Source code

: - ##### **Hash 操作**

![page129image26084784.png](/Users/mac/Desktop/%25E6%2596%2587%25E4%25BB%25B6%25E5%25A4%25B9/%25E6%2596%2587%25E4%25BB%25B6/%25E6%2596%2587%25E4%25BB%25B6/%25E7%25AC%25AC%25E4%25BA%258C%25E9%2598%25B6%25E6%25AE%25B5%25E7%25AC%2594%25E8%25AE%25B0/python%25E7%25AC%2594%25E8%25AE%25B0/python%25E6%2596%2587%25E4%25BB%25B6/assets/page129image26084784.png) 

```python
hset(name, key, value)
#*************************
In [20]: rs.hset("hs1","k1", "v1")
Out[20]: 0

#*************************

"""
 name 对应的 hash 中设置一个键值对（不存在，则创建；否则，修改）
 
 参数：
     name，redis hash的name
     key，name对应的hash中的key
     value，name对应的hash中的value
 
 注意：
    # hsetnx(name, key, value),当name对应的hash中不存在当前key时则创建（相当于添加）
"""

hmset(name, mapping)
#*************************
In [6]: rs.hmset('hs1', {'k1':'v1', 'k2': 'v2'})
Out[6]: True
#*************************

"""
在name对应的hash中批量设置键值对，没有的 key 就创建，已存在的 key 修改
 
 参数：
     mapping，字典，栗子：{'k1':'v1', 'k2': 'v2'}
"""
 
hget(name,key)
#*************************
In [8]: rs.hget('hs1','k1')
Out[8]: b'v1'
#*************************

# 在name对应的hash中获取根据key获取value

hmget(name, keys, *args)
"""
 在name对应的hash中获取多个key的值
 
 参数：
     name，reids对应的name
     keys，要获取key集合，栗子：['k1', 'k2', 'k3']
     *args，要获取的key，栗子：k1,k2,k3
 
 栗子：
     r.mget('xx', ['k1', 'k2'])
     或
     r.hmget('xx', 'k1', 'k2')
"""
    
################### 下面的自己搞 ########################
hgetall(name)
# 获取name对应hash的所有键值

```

### TRY IT
What is needed is an exact restatement of every record above.

### SOLUTION BELOW
Source code

: - ##### **Hash 操作**

![page129image26084784.png](/Users/mac/Desktop/%25E6%2596%2587%25E4%25BB%25B6%25E5%25A4%25B9/%25E6%2596%2587%25E4%25BB%25B6/%25E6%2596%2587%25E4%25BB%25B6/%25E7%25AC%25AC%25E4%25BA%258C%25E9%2598%25B6%25E6%25AE%25B5%25E7%25AC%2594%25E8%25AE%25B0/python%25E7%25AC%2594%25E8%25AE%25B0/python%25E6%2596%2587%25E4%25BB%25B6/assets/page129image26084784.png) 

```python
hset(name, key, value)
#*************************
In [20]: rs.hset("hs1","k1", "v1")
Out[20]: 0

#*************************

"""
 name 对应的 hash 中设置一个键值对（不存在，则创建；否则，修改）
 
 参数：
     name，redis hash的name
     key，name对应的hash中的key
     value，name对应的hash中的value
 
 注意：
    # hsetnx(name, key, value),当name对应的hash中不存在当前key时则创建（相当于添加）
"""

hmset(name, mapping)
#*************************
In [6]: rs.hmset('hs1', {'k1':'v1', 'k2': 'v2'})
Out[6]: True
#*************************

"""
在name对应的hash中批量设置键值对，没有的 key 就创建，已存在的 key 修改
 
 参数：
     mapping，字典，栗子：{'k1':'v1', 'k2': 'v2'}
"""
 
hget(name,key)
#*************************
In [8]: rs.hget('hs1','k1')
Out[8]: b'v1'
#*************************

# 在name对应的hash中获取根据key获取value

hmget(name, keys, *args)
"""
 在name对应的hash中获取多个key的值
 
 参数：
     name，reids对应的name
     keys，要获取key集合，栗子：['k1', 'k2', 'k3']
     *args，要获取的key，栗子：k1,k2,k3
 
 栗子：
     r.mget('xx', ['k1', 'k2'])
     或
     r.hmget('xx', 'k1', 'k2')
"""
    
################### 下面的自己搞 ########################
hgetall(name)
# 获取name对应hash的所有键值

```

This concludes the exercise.